Welcome to the Masai Mara Game Reserve, an undisputed paradise for the sheer quantity and variety of wildlife. Renowned for its lions and for the annual Great Wildebeest Migration, Kenya's greatest reserve is as magical as your wildest safari dreams.

Enjoy a sumptuous lunch at your lodge before departing for an afternoon game drive till evening.

Days 3, 4 & 5: Masai Mara Game Reserve

Spend 3 days enjoying Morning / Afternoon game drives or Full day game drives in 4X4 Land Cruisers within the extensive and beautiful Mara reserve looking out for the Great Migration & big five with all meals being served at the lodge.

You will guided by the expert driver guides to spot the big five game among other like, Thomson’s and Grant's gazelle, Topi and Eland and many more species of plains' game offer a rich choice of food for the dominant predators; lion, leopard and cheetah which hunt in this pristine wilderness.
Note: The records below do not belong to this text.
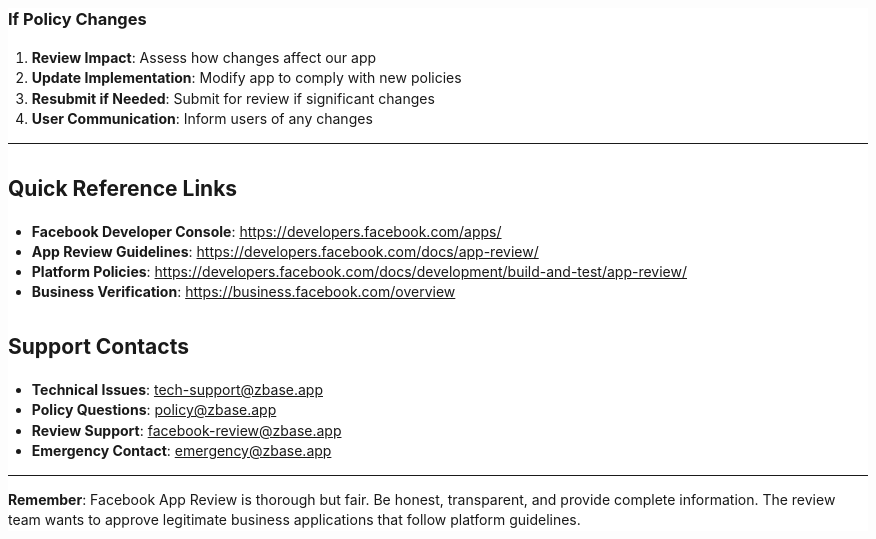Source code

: ### If Policy Changes
1. **Review Impact**: Assess how changes affect our app
2. **Update Implementation**: Modify app to comply with new policies
3. **Resubmit if Needed**: Submit for review if significant changes
4. **User Communication**: Inform users of any changes

---

## Quick Reference Links

- **Facebook Developer Console**: https://developers.facebook.com/apps/
- **App Review Guidelines**: https://developers.facebook.com/docs/app-review/
- **Platform Policies**: https://developers.facebook.com/docs/development/build-and-test/app-review/
- **Business Verification**: https://business.facebook.com/overview

## Support Contacts

- **Technical Issues**: tech-support@zbase.app
- **Policy Questions**: policy@zbase.app
- **Review Support**: facebook-review@zbase.app
- **Emergency Contact**: emergency@zbase.app

---

**Remember**: Facebook App Review is thorough but fair. Be honest, transparent, and provide complete information. The review team wants to approve legitimate business applications that follow platform guidelines.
In the Mara River, hippo submerges at the approach of a vehicle only to surface seconds later to snort and grumble their displeasure. Seemingly, the drowsy crocodile sunbathe on the riverbanks, mouth agape, and waiting with subtle cunning for prey at which to strike with lightning swiftness.

The reserve is home to all the “big five” and it is also possible to observe; baboon, eland, ostrich, bat-eared fox, jackal, Cheetah, and the rivers abound with hippos and crocodiles.

Day 6: Masai Mara - Lake Nakuru National Park

Enjoy a last morning game drive in Masai Mara. After your sumptuous breakfast, depart for Lake Nakuru and drive via Naivasha to Lake Nakuru national park. Nakuru is one of the alkaline Rift Valley lakes and a fantastic bird sanctuary, its shores populated at times by more than one million flamingos. The famous ornithologist Roger Tory Peterson defined it as "the greatest bird spectacle on earth".

Lake Nakuru is famous for, there are approximately 400 other species of birds found there. In addition, a large variety of game can be found in the Park including the introduced Rothschild's Giraffe, Black and White Rhino, Waterbuck, Reedbuck, Lion, Buffalo, Leopard, Baboon and many species of plains game.

Arrive at the lodge in time for lunch. Later proceed for an afternoon game drive in the park.

Day 7: Lake Nakuru - Departure

After breakfast depart from the park enjoying a brief game drive enroute and return to Nairobi. Upon arrival get transferred to Jomo Kenyatta International Airport to catch your onward flight.